▶ What you are asked to do
Find every line in the data below that contains the string "Missouri", and copy each of those lines in full. Case counts.
:::
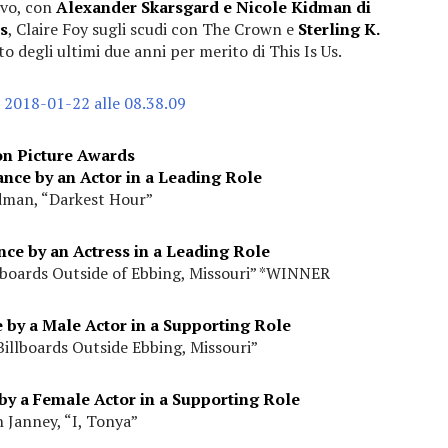
ivo, con
Alexander Skarsgard e Nicole Kidman di
es
, Claire Foy sugli scudi con The Crown e
Sterling K.
 degli ultimi due anni per merito di This Is Us.
n Picture Awards
nce by an Actor in a Leading Role
dman, “Darkest Hour”
ce by an Actress in a Leading Role
boards Outside of Ebbing, Missouri” *WINNER
by a Male Actor in a Supporting Role
illboards Outside Ebbing, Missouri”
y a Female Actor in a Supporting Role
n Janney, “I, Tonya”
:::
▶ Expected output
boards Outside of Ebbing, Missouri” *WINNER
illboards Outside Ebbing, Missouri”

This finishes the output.